I have been using the Einstein compiler without any issues so far with quite complicated Basic programs, but recently I ran into a very strange bug when I tried to execute a DOS command.
To demonstrate the problem I have the following one line program, which simply executes the CATALOG command:
10 PRINT CHR$(4)”CATALOG”
When I run it uncompiled under DOS 3.3 or under ProDOS it works perfectly. If I compile it using Einstein, the compiled version works under DOS 3.3, but under ProDOS it ignores the CHR$(4) and just prints on the screen:
#10 CATALOG
I am also not sure why it is printing #10, when I actually disabled tracing in the compiler options.
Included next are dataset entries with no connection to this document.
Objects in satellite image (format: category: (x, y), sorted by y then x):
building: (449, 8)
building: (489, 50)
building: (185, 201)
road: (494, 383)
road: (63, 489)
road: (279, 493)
Is there any trick to make it work under ProDOS? I find it hard to believe that it is not possible to call DOS commands in ProDOS from an Einstein compiled program. I am not really trying to list files in my program, I am just using this as the simplest example to showcase the problem. I tried version 5.2 as well as 5.3 of the compiler, the result is the same.
Thanks in advance!
Complete shot in the dark, as I'm not familiar with this compiler. But I was always taught to put a semicolon after chr$(4) to concatenate when issuing dos commands. Maybe the compiler wants it as well? Have you tried something like:
10 print chr$(4);"catalog"
This is strictly from memory, but as I recall Einstien supported DOS 3.3 only. It even had disclaimers about using it with ProntoDOS and other DOS 3.3 variants. Most people I knew used Beagle Compiler for ProDOS. It makes sense that the disk routines in DOS and BASIC.SYSTEM would not have common entry points and the compiled code would not likely work. Again from memory only, Beagle Compiler genereated a byte code and needed a runtime engine also ( ?? COMPILER.SYSTEM maybe?? ), like Java or UCSD Pascal P-code.
Einstein was not designed for ProDOS.
That is definitely the case, but all of my compiled code worked perfectly under ProDOS so far, except for when I introduced the need to call DOS. I was hoping that there would be some hack or workaround, but apparently there isn’t. I’ll most likely give the other compilers a try.